_Excerto do texto_:
ACÓRDÃO DO SUPREMO TRIBUNAL DE JUSTIÇA


PROCESSO
168/09.0TBLMG-A.C1.S1
DATA DO ACÓRDÃO 11/17/2011
SECÇÃO 7ª SECÇÃO

RE
MEIO PROCESSUAL REVISTA
DECISÃO CONCEDIDA PARCIALMENTE
VOTAÇÃO UNANIMIDADE

RELATOR MARIA DOS PRAZERES PIZARRO BELEZA

DESCRITORES TÍTULO EXECUTIVO
EXEQUIBILIDADE
DOCUMENTO PARTICULAR
CONFISSÃO
RECONHECIMENTO DA DÍVIDA
LETRA
LEGISLAÇÃO NACIONAL CÓDIGO CIVIL, ARTIGOS 220º, 238º, 289º, 358º, 374º, 376º, 458º, 1143º
CÓDIGO DE PROCESSO CIVIL, ARTIGOS 46º, 810º, 814º, 816º
LEI UNIFORME DAS LETRAS E LIVRANÇAS, ARTIGOS 10º E 27º
JURISPRUDÊNCIA NACIONAL ACÓRDÃOS DO SUPREMO TRIBUNAL DA JUSTIÇA, WWW.DGSI.PT :
– DE 23 DE ABRIL DE 2009, WWW.DGSI.PT, PROC. Nº 08B3905
– DE 21 DE OUTUBRO DE 2010, PROC. Nº 172/08.6TBGRD-A.S1
– DE 1 DE FEVEREIRO DE 2011, PROC. Nº 7273/07.6TBMAI-A.P1.S1


SUMÁRIO
1. A força executiva dos documentos seleccionados como títulos executivos pelo citado artigo 46º do Código de Processo Civil assenta na sua especial força probatória.
2. Não é título executivo um documento que apenas prova que o seu autor recebeu uma determinada quantia e declarou que a devolverá no circunstancialismo nele indicado, cuja verificação não prova.
3. Tal documento não pode ser interpretado no sentido de revelar um empréstimo, pois que se trataria de um mútuo para o qual a lei aplicável exige a forma de escritura pública, sendo certo que dele não consta a causa específica do mútuo.
4. Admitir a alegação do mútuo na contestação da oposição implicaria permitir a invocação, nesse momento, de uma nova causa de pedir, o que não é legalmente admissível.
5. Uma letra aceite pelo executado constitui título executivo.
6. No âmbito das relações imediatas entre exequente e executado, pode ser discutida a relação extra-cartular que os liga.


DECISÃO TEXTO INTEGRAL

Acordam, no Supremo Tribunal de Justiça:


1. AA e BB, executados, deduziram oposição à execução contra eles movida por CC, exequente.

_A fazer_:
A) Traduza para inglês esta frase do acórdão: «Uma letra aceite pelo executado constitui título executivo.»
B) Apresente como lista JSON de strings, com um elemento por linha e sem linhas em branco, tudo o que vai do início das linhas fornecidas até à linha que contém "common name: champignonordenen", inclusive.

_Entradas fornecidas_:
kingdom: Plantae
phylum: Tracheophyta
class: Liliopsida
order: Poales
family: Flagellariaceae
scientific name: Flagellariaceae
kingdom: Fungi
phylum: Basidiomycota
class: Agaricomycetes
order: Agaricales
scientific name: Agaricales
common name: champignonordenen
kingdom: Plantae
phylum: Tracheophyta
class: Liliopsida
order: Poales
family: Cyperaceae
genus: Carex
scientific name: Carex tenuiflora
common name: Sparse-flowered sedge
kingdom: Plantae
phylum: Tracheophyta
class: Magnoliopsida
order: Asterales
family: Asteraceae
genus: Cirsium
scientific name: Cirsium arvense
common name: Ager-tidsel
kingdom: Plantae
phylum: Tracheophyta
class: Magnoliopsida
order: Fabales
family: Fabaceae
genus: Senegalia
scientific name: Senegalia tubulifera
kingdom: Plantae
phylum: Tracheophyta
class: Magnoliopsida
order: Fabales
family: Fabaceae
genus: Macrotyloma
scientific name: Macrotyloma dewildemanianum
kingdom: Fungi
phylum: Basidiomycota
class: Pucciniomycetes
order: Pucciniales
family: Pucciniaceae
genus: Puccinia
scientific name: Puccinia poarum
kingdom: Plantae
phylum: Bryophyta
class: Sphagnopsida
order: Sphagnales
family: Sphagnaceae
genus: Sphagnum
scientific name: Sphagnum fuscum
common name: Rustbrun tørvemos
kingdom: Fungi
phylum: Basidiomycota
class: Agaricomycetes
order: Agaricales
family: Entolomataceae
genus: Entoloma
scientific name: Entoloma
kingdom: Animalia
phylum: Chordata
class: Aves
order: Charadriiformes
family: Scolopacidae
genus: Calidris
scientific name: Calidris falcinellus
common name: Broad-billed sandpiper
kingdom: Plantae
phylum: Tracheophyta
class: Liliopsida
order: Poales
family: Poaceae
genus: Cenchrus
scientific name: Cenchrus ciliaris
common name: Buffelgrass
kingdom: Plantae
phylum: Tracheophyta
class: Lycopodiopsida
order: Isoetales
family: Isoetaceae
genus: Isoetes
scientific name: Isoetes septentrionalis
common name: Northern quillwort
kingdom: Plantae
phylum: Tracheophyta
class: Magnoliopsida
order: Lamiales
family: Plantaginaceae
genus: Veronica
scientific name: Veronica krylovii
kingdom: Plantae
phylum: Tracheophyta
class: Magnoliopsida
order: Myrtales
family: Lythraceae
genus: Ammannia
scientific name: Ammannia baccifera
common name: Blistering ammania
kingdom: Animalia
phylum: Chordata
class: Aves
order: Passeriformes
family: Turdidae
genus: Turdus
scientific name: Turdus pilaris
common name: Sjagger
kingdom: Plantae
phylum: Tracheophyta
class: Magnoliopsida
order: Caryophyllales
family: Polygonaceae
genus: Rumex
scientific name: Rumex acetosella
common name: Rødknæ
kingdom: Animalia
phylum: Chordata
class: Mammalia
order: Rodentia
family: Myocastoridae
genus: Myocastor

_As respostas_:
A) A bill of exchange accepted by the judgment debtor constitutes an enforceable title.

B)
[
  "kingdom: Plantae",
  "phylum: Tracheophyta",
  "class: Liliopsida",
  "order: Poales",
  "family: Flagellariaceae",
  "scientific name: Flagellariaceae",
  "kingdom: Fungi",
  "phylum: Basidiomycota",
  "class: Agaricomycetes",
  "order: Agaricales",
  "scientific name: Agaricales",
  "common name: champignonordenen"
]